- UV-Absorbance based ozone monitor with our patented (US Patent No. 8,395,776 B2) gas-phase scrubber technology to measure ozone virtually free of interferences
- Ideally suited for measurements of ozone in heavily polluted air where interference is likely from particulates, mercury, or VOCs
- Combines the stability of our proven dual beam ozone monitors with our selective scrubber technology to provide accurate ozone measurements in the most polluted air
- The enhanced optical path length of 30 cm provides a precision of better than 0.5 ppb for 10-second measurements
- Measurement frequency of every 2 seconds
- Designated by the EPA as a Federal Equivalent Method (FEM): EQOA–0514–215
Theory Behind the Model 211’s Gas-Phase Scrubber
Conventional ozone monitors remove ozone for the Io measurement by passing the sample air flow through a solid scrubber (e.g., hopcalite or a series of metal oxide screens). Mercury and certain aromatic compounds either adsorb or react at the solid-phase scrubber surface. This causes high ozone values by up to a few ppb on highly polluted days and can cause a region to be out of compliance with the EPA’s ozone standard.

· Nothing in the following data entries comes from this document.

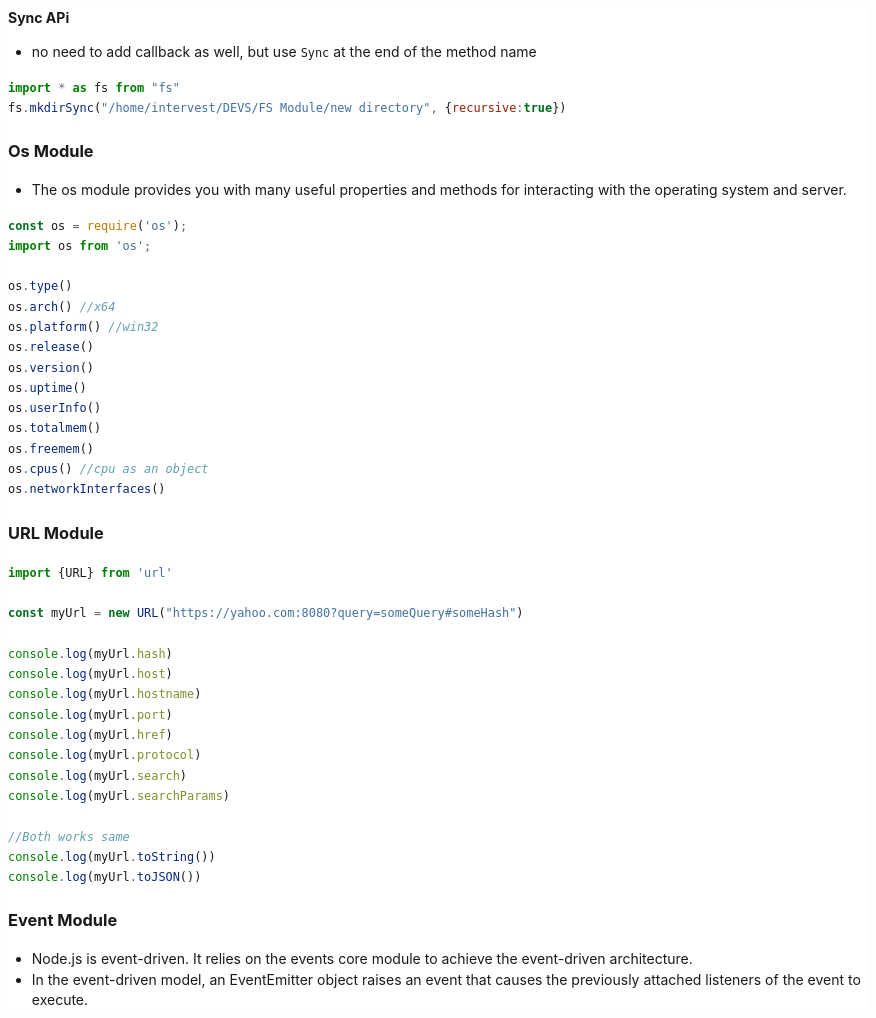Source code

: **Sync APi**

- no need to add callback as well, but use `Sync` at the end of the method name

```javascript
import * as fs from "fs"
fs.mkdirSync("/home/intervest/DEVS/FS Module/new directory", {recursive:true})
```

### Os Module
- The os module provides you with many useful properties and methods for interacting with the operating system and server.

```javascript
const os = require('os');
import os from 'os';

os.type()
os.arch() //x64
os.platform() //win32
os.release()
os.version()
os.uptime()
os.userInfo()
os.totalmem()
os.freemem()
os.cpus() //cpu as an object
os.networkInterfaces()
```

### URL Module

```javascript
import {URL} from 'url'

const myUrl = new URL("https://yahoo.com:8080?query=someQuery#someHash")

console.log(myUrl.hash)
console.log(myUrl.host)
console.log(myUrl.hostname)
console.log(myUrl.port)
console.log(myUrl.href)
console.log(myUrl.protocol)
console.log(myUrl.search)
console.log(myUrl.searchParams)

//Both works same
console.log(myUrl.toString())
console.log(myUrl.toJSON())
```

### Event Module

- Node.js is event-driven. It relies on the events core module to achieve the event-driven architecture.
- In the event-driven model, an EventEmitter object raises an event that causes the previously attached listeners of the event to execute.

The 2B Tech Model 211 Ozone Monitor removes interferences from all UV-absorbing compounds and mercury by using nitric oxide (NO) in a GPT (gas phase titration) reaction in place of a solid-phase scrubber according to the well known reaction: NO + O3 → NO2 + O2
The animation above illustrates the principle of a gas-phase NO scrubber for a single-beam instrument. A small amount (~5 ppm) of nitric oxide (NO; blue) is pulsed into the air flow every 2 seconds to destroy the ozone and produce nitrogen dioxide (NO2;green) which doesn’t absorb the UV light.
When ozone (red) is present, the signal at the photodiode is reduced. When ozone is destroyed by the NO, the signal increases. The difference in measured light intensities is proportional to the ozone concentration. Because the potentially interfering species (benzene, toluene, xylenes, aldehydes, mercury, etc.; colored yellow) are always present and not modulated by NO, they do not contribute to the signal difference and thus do not interfere with the ozone measurement.
Nitric oxide can be added directly from a compressed gas cylinder or by photolysis of nitrous oxide (N2O) provided from a liquid N2O cartridge. The use of N2O as a source gas eliminates the need for maintaining cylinders of toxic NO gas. Nitrous oxide is a relatively nontoxic gas sold as a consumer product as “Whippit” cartridges for making whipped cream.